(Source texts of formatted documents)
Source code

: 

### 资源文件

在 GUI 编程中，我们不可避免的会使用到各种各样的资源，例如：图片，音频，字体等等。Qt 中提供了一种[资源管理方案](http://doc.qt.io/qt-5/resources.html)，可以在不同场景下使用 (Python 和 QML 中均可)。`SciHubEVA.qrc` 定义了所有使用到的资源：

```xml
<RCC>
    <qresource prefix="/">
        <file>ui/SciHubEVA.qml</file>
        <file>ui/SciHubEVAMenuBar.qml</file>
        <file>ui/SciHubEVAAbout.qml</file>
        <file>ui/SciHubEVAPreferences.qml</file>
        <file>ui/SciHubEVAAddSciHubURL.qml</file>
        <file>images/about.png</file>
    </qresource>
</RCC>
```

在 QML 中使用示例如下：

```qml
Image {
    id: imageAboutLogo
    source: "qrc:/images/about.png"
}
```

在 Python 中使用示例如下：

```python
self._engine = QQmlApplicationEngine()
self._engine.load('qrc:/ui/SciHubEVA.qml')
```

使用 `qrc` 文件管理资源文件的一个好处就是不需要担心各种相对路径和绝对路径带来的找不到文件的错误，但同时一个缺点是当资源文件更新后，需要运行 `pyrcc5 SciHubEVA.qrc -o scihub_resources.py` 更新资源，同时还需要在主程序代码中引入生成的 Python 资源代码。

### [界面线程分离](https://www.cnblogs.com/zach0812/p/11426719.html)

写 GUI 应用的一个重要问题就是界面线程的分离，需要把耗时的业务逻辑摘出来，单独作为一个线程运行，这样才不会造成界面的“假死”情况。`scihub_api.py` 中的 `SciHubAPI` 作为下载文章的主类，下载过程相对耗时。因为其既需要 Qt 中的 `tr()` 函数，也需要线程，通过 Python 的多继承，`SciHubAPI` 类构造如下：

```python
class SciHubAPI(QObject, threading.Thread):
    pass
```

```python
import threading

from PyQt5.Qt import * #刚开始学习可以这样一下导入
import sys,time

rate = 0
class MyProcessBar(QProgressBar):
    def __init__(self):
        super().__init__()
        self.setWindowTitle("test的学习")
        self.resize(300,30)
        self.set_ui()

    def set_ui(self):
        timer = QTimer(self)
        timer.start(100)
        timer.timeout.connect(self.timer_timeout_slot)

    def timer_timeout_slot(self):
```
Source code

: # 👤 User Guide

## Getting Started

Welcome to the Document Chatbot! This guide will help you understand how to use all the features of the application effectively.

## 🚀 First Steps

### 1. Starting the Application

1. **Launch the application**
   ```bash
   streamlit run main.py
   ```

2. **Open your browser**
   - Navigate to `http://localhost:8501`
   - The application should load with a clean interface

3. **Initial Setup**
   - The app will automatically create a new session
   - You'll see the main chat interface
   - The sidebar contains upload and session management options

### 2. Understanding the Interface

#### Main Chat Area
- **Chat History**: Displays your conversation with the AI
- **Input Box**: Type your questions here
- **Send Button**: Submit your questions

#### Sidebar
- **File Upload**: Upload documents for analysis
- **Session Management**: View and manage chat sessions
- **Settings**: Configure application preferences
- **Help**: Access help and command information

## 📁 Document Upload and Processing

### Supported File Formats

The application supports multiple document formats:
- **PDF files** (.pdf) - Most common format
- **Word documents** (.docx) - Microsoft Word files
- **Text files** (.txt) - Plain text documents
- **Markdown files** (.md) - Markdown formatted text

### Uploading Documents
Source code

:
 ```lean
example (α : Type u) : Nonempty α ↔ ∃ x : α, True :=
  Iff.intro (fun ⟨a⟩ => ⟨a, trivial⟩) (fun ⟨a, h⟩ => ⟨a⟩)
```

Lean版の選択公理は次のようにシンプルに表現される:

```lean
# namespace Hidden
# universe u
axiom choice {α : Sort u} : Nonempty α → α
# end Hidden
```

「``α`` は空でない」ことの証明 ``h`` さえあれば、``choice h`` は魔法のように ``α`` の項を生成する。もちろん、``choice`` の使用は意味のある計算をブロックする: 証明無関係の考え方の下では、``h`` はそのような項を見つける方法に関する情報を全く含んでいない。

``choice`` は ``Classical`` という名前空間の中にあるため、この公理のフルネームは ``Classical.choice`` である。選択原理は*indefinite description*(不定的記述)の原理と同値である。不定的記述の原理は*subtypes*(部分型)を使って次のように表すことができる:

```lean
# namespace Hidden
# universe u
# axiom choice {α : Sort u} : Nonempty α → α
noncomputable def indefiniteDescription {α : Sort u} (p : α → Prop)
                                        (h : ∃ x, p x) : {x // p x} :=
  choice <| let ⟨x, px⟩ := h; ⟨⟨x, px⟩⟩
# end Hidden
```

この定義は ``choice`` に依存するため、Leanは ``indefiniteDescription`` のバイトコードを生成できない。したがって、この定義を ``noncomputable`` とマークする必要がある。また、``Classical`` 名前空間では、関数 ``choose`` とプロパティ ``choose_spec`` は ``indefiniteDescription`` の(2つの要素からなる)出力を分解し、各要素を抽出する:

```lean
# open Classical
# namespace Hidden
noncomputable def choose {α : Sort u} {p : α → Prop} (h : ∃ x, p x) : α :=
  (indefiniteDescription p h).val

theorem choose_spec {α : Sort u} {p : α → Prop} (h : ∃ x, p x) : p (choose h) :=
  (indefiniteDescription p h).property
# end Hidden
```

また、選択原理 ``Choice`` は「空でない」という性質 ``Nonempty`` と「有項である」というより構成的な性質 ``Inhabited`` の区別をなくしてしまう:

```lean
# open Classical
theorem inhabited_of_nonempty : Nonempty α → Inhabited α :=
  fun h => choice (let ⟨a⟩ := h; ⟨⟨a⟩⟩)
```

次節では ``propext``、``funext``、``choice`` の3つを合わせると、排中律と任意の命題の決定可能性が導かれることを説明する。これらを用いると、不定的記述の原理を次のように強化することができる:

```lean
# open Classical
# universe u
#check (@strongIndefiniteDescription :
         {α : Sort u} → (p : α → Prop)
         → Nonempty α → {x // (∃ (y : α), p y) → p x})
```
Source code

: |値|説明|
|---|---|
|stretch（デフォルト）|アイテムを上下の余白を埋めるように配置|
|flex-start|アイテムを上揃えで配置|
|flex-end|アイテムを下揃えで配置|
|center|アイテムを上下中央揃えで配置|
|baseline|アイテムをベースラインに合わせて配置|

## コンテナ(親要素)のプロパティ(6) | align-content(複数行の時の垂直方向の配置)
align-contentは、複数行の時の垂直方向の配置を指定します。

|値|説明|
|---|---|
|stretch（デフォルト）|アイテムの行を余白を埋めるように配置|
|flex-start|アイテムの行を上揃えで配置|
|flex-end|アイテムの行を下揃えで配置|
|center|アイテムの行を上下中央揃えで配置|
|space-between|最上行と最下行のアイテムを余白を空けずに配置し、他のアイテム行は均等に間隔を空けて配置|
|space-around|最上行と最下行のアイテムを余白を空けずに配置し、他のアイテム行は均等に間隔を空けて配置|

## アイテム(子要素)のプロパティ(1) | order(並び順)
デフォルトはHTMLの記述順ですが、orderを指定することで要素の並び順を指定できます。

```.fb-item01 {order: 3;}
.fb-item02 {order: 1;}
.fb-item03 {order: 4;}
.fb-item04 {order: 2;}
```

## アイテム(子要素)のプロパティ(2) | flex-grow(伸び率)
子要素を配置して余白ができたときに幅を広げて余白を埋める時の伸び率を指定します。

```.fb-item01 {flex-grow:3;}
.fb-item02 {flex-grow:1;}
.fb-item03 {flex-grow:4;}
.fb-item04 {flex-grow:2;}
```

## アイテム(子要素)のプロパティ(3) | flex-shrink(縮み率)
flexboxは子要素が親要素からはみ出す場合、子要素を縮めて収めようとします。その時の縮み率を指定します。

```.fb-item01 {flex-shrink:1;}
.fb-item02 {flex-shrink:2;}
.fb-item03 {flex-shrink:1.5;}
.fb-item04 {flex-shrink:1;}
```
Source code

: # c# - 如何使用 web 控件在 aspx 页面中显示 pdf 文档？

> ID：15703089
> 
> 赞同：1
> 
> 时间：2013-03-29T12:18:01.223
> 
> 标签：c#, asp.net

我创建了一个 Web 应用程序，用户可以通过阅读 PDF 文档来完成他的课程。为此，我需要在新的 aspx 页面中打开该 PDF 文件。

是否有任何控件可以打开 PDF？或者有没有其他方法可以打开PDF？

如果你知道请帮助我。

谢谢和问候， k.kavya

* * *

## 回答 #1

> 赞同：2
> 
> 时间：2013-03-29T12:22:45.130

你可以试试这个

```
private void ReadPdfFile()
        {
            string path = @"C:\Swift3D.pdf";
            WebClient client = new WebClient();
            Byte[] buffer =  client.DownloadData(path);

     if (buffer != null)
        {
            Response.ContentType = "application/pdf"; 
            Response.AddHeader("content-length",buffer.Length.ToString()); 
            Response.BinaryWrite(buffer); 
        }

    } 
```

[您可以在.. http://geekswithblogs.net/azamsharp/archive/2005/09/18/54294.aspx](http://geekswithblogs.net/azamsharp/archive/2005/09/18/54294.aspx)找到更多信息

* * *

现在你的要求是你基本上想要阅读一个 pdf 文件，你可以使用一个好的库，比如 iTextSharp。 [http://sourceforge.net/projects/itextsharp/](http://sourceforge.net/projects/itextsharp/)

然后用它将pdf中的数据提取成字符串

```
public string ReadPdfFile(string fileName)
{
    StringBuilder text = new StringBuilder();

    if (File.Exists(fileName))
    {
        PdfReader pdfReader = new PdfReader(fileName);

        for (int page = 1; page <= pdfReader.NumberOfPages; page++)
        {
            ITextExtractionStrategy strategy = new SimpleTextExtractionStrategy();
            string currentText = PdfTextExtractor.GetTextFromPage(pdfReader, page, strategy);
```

• _PROBLEM REQUIREMENTS_
Each line that contains the string "Nonempty" should be copied from the data above.

• _RESPONSE BELOW_
example (α : Type u) : Nonempty α ↔ ∃ x : α, True :=
axiom choice {α : Sort u} : Nonempty α → α
# axiom choice {α : Sort u} : Nonempty α → α
また、選択原理 ``Choice`` は「空でない」という性質 ``Nonempty`` と「有項である」というより構成的な性質 ``Inhabited`` の区別をなくしてしまう:
theorem inhabited_of_nonempty : Nonempty α → Inhabited α :=
         → Nonempty α → {x // (∃ (y : α), p y) → p x})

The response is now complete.